- Reading text -
And because there aren't other buyers for tiny businesses like this. Correct. That's a huge advantage of this. Most, most people aren't going to buy this. You listen to anybody on YouTube or a broker or anything there to say you don't, you don't buy businesses like this.
[00:45:29 - 00:46:19]
Kyle Boyden: But if we already have the platform in place, we can just transition basically just clients over even at that point. And we structure that deal in a way that we're not taking a whole lot of risk, but if we just pay you a percentage of sales for a short period of time, we kind of found a no risk situation there. Yeah. And these are, these owners, do you suspect would have just eventually Shut the businesses down. Is that what they thought they would kind of what they expected in their future if they would just close it down one day.
A lot of them didn't know you could sell businesses. So we're. We're not taking advantage of people that don't know by any means at all. It's never once felt that way. It's.
It's giving them an out that they didn't even know was there. Yeah. It's found money from their perspective. Yeah. At two and a half million after five acquisitions what is the business or platform that you've built look like at that point?
[00:46:21 - 00:47:55]
Jake Furfaro: Yeah. So we have at that point in time it was a home service business where we offered house cleaning and window and gutter cleaning as well as pressure washing. A team of about 20 in the field and some help with some virtual assistants that are a big part of our admin team. Keep costs down and they're. They're a great part of our team.
Fantastic. And more recently we've dove into where our Northern Star has been all along is the commercial side. And that is kind of the. The four, four or five million or I'm sorry, two and a half million. On to five million is.

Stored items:
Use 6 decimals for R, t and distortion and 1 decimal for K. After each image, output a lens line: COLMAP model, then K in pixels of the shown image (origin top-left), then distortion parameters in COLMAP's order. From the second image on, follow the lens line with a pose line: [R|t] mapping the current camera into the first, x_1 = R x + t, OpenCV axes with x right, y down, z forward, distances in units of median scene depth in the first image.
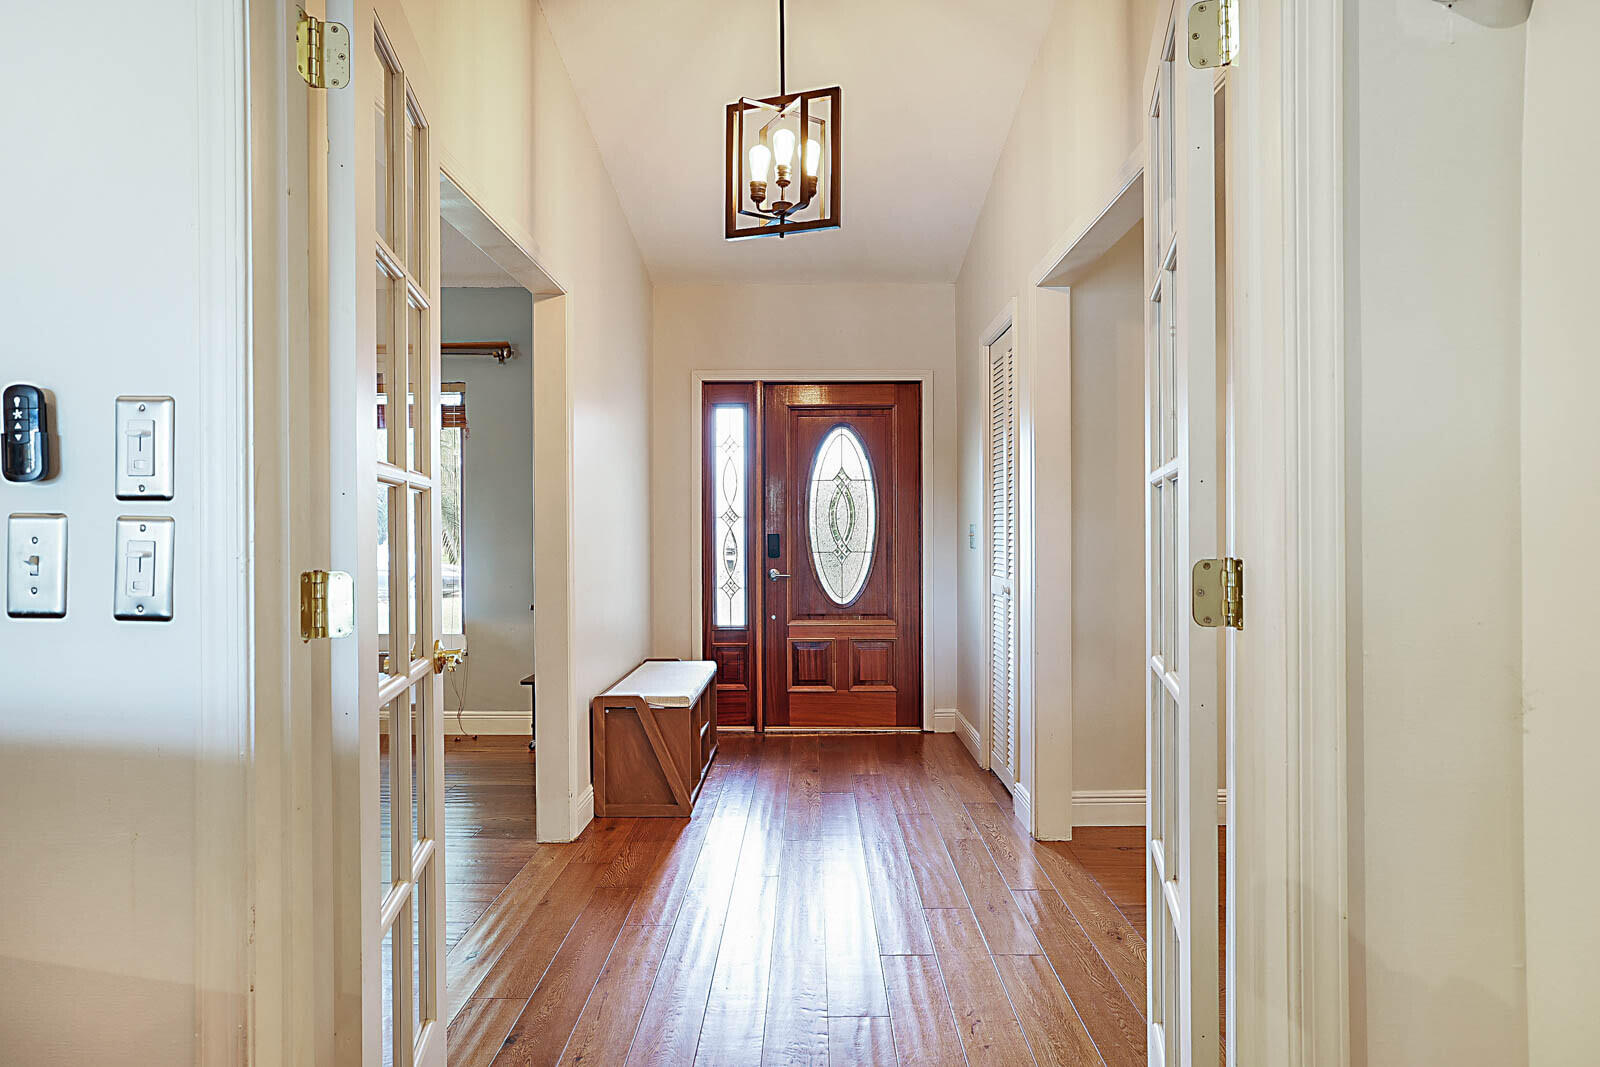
lens RADIAL K [[920.9, 0, 809.7], [0, 920.9, 529.7], [0, 0, 1]] dist [-0.000548, 0.000029]
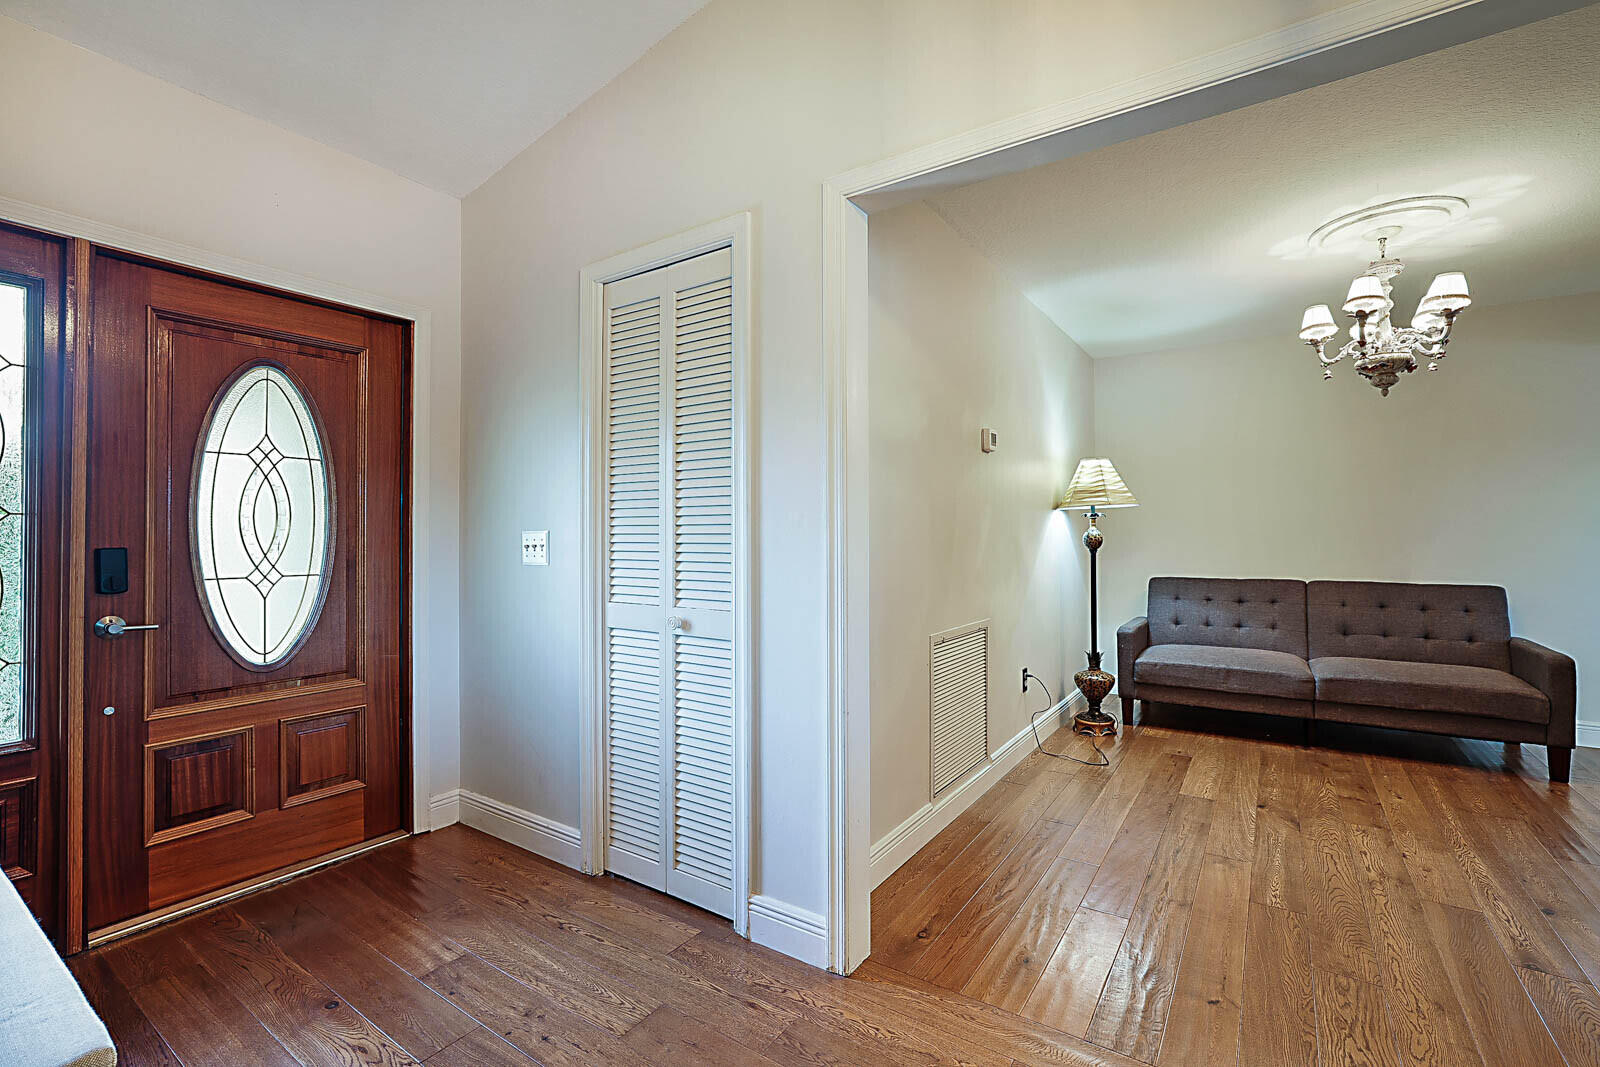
lens RADIAL K [[692.2, 0, 787.4], [0, 692.2, 530.4], [0, 0, 1]] dist [-0.014004, 0.002596]
pose [[0.569902, 0.008663, 0.821667, -0.137642], [0.002839, 0.999918, -0.012511, 0.000755], [-0.821707, 0.009463, 0.569831, 0.472637]]
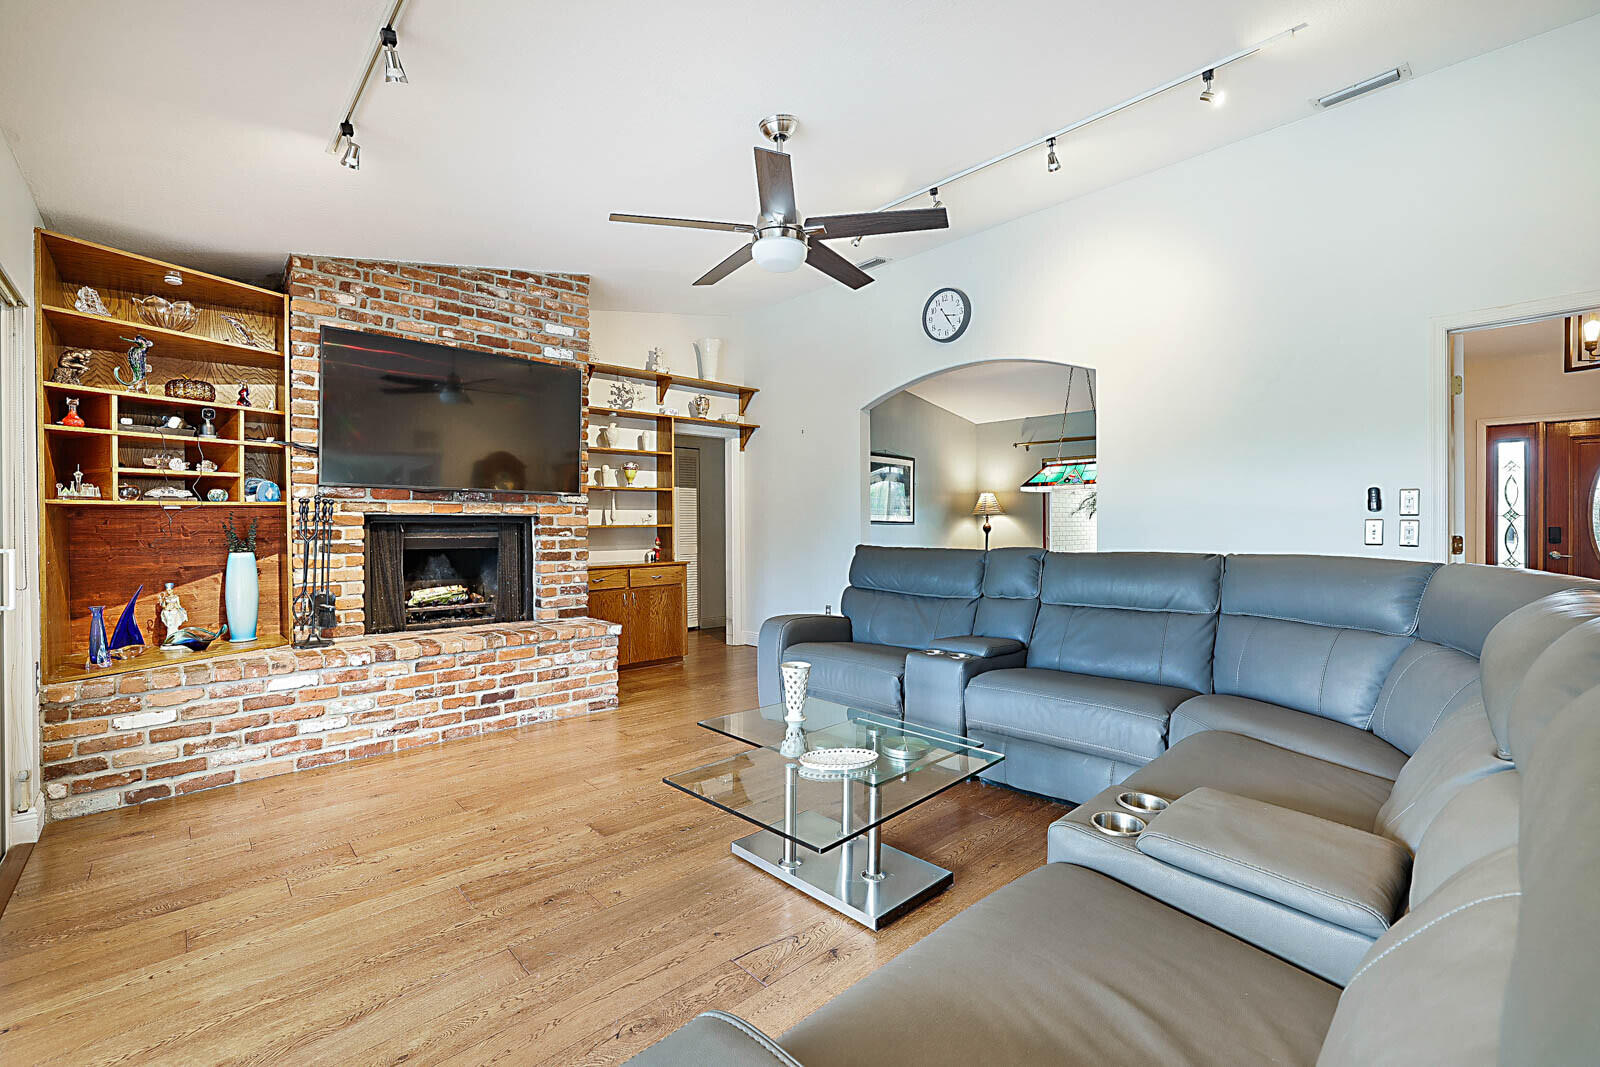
lens RADIAL K [[692.2, 0, 788.6], [0, 692.2, 522.8], [0, 0, 1]] dist [-0.014004, 0.002596]
pose [[0.686729, -0.007036, -0.726879, -0.084612], [0.002952, 0.999972, -0.006892, 0.002228], [0.726907, 0.002587, 0.686731, -0.585948]]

- What you will do -
1/ Using the interview transcript, answer these:
(a) What services did the home service business offer?
(b) About how many people were on the team in the field?
(c) What did many of the business owners not know they could do?
2/ Swap "image" for "frame" throughout the stored items and write out all of their lines again with nothing else changed. Leave the pictures out.

- Responses in order -
1/
(a) House cleaning, window and gutter cleaning, and pressure washing.
(b) About 20.
(c) Sell their businesses.

2/
Use 6 decimals for R, t and distortion and 1 decimal for K. After each frame, output a lens line: COLMAP model, then K in pixels of the shown frame (origin top-left), then distortion parameters in COLMAP's order. From the second frame on, follow the lens line with a pose line: [R|t] mapping the current camera into the first, x_1 = R x + t, OpenCV axes with x right, y down, z forward, distances in units of median scene depth in the first frame.
lens RADIAL K [[920.9, 0, 809.7], [0, 920.9, 529.7], [0, 0, 1]] dist [-0.000548, 0.000029]
lens RADIAL K [[692.2, 0, 787.4], [0, 692.2, 530.4], [0, 0, 1]] dist [-0.014004, 0.002596]
pose [[0.569902, 0.008663, 0.821667, -0.137642], [0.002839, 0.999918, -0.012511, 0.000755], [-0.821707, 0.009463, 0.569831, 0.472637]]
lens RADIAL K [[692.2, 0, 788.6], [0, 692.2, 522.8], [0, 0, 1]] dist [-0.014004, 0.002596]
pose [[0.686729, -0.007036, -0.726879, -0.084612], [0.002952, 0.999972, -0.006892, 0.002228], [0.726907, 0.002587, 0.686731, -0.585948]]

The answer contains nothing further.